Aim.
Rewrite the item lines from the one containing "family: Eumenidae" through the last line of the items, both included, as a JSON list of strings with one string per line and no blank lines.

Data entries.
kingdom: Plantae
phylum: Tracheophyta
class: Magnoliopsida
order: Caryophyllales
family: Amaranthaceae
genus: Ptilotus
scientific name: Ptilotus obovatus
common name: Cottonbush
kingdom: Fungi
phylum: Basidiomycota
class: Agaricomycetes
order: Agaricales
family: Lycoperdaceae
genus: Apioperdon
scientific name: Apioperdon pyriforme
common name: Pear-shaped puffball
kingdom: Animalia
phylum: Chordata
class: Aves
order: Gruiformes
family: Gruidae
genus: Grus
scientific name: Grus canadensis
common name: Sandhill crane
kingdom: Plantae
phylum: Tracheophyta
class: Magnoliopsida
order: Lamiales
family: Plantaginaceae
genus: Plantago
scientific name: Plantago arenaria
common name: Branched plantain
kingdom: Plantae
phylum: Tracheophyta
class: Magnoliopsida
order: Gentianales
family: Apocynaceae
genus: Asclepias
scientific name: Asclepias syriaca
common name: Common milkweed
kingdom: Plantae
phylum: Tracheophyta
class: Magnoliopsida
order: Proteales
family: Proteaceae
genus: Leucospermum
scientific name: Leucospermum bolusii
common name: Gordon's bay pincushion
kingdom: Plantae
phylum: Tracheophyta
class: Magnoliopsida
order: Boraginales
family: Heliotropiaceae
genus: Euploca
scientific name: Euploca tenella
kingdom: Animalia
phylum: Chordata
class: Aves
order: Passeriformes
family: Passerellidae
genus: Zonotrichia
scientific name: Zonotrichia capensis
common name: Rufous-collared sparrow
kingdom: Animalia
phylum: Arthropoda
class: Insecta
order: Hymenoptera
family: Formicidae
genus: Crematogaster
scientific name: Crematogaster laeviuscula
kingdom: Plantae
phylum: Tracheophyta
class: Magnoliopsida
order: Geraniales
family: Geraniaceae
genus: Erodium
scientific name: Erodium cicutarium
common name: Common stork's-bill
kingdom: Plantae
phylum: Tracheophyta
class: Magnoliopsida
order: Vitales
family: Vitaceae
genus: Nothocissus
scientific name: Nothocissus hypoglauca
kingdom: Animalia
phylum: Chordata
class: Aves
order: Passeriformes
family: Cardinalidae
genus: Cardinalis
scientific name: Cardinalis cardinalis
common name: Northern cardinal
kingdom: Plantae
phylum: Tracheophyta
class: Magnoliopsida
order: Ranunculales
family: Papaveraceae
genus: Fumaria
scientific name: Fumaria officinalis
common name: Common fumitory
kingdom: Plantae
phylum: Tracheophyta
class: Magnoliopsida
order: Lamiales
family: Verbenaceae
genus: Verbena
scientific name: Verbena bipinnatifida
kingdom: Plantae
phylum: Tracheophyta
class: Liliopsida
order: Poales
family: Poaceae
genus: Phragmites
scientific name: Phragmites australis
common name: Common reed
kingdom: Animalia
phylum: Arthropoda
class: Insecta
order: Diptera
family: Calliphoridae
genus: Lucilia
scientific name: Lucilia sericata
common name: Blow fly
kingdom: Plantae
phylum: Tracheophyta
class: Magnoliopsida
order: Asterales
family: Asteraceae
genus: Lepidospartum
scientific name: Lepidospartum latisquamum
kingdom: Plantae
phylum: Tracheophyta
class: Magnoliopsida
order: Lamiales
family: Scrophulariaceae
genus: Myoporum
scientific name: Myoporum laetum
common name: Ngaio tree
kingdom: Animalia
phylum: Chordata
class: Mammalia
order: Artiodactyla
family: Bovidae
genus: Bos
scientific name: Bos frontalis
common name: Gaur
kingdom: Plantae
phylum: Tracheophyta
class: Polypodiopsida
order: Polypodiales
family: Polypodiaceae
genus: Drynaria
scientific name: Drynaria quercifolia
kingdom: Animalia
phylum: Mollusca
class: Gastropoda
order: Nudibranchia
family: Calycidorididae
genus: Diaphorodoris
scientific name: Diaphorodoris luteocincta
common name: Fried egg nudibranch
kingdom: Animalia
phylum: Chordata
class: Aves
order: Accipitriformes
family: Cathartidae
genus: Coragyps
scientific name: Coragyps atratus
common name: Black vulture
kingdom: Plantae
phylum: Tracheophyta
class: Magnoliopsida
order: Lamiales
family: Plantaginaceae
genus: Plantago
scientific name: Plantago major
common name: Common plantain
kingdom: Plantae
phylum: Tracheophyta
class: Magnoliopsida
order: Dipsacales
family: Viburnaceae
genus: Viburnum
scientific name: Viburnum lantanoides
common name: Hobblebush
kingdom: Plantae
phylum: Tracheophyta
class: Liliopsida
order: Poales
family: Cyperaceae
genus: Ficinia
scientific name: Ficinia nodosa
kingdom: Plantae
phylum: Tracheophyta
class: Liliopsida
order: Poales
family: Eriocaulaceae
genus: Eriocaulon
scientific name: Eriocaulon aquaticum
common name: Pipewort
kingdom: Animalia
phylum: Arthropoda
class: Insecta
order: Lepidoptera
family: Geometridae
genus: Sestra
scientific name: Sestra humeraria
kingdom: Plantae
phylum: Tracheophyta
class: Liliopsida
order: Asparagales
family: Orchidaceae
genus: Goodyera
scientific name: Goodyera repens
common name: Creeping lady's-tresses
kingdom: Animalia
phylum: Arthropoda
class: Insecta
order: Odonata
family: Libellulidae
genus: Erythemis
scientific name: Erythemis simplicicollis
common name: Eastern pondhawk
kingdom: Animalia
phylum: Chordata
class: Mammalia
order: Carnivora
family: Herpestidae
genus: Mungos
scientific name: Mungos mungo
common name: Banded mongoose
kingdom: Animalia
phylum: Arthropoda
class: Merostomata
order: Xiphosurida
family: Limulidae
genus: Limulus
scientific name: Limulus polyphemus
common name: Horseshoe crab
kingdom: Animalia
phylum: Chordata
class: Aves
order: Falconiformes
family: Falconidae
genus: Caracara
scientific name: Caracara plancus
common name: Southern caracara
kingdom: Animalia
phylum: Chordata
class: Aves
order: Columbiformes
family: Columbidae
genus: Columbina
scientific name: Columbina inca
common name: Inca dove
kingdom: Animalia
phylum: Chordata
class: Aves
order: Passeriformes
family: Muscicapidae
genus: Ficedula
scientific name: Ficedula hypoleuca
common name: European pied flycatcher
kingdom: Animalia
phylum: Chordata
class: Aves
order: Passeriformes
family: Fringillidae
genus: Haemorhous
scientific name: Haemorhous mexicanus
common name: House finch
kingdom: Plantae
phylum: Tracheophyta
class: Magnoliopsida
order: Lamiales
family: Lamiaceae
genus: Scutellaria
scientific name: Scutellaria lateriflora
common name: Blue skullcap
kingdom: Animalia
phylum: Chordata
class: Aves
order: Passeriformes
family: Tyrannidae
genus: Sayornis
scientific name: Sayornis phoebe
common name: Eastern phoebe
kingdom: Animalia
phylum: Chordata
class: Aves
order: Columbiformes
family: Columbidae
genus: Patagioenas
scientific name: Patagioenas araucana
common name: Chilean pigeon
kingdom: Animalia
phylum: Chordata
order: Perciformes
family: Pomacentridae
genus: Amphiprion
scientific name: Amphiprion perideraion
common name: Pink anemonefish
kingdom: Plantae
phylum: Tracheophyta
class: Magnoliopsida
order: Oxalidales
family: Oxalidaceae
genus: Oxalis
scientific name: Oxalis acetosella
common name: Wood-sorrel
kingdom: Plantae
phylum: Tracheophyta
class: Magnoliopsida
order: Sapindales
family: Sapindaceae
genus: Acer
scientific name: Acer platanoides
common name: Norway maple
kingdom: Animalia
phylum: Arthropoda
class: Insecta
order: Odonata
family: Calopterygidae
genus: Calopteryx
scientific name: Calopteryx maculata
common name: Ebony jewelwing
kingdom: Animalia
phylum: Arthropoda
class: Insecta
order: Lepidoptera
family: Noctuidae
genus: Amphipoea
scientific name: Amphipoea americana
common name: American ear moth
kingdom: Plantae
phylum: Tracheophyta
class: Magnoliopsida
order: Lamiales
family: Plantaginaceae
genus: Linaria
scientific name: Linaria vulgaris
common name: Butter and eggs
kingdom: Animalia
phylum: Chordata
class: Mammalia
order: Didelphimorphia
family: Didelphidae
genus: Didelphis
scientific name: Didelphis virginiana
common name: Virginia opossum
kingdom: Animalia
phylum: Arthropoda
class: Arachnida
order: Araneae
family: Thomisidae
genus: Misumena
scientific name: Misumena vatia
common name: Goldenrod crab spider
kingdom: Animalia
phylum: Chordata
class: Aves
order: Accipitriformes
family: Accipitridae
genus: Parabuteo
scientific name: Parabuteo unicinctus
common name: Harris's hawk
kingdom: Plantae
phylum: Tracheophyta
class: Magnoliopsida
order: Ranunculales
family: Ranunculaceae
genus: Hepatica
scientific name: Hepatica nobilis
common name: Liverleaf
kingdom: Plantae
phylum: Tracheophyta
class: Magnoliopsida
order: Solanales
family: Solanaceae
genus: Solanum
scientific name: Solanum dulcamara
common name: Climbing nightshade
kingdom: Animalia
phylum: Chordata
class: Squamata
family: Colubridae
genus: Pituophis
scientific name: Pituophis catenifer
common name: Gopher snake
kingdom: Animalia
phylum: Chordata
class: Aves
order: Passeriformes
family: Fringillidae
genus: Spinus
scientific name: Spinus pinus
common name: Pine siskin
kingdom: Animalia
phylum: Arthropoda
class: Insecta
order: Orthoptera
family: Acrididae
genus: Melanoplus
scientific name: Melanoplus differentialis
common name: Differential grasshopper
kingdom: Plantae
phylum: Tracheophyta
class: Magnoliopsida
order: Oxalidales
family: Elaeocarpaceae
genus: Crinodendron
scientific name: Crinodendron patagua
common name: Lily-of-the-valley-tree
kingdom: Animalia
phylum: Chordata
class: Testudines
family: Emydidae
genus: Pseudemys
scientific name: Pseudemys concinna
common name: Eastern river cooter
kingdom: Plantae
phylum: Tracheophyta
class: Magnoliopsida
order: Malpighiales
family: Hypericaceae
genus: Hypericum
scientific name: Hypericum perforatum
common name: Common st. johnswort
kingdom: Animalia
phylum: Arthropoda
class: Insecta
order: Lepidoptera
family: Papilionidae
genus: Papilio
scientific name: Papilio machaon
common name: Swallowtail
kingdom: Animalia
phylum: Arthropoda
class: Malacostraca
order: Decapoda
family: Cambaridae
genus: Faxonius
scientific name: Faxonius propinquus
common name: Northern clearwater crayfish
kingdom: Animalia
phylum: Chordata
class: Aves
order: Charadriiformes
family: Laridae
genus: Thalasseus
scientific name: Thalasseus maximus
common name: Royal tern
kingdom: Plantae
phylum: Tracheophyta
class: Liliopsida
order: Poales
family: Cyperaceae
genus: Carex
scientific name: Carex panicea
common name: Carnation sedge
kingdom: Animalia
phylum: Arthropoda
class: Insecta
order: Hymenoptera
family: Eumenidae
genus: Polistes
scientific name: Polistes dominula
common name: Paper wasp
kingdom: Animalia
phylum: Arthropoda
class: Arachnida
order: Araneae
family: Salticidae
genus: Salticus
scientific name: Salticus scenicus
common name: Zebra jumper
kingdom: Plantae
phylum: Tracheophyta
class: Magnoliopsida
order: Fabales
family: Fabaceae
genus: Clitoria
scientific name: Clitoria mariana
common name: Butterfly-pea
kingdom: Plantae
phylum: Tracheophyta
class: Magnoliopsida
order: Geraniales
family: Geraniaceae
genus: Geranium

Answer below.
[
  "family: Eumenidae",
  "genus: Polistes",
  "scientific name: Polistes dominula",
  "common name: Paper wasp",
  "kingdom: Animalia",
  "phylum: Arthropoda",
  "class: Arachnida",
  "order: Araneae",
  "family: Salticidae",
  "genus: Salticus",
  "scientific name: Salticus scenicus",
  "common name: Zebra jumper",
  "kingdom: Plantae",
  "phylum: Tracheophyta",
  "class: Magnoliopsida",
  "order: Fabales",
  "family: Fabaceae",
  "genus: Clitoria",
  "scientific name: Clitoria mariana",
  "common name: Butterfly-pea",
  "kingdom: Plantae",
  "phylum: Tracheophyta",
  "class: Magnoliopsida",
  "order: Geraniales",
  "family: Geraniaceae",
  "genus: Geranium"
]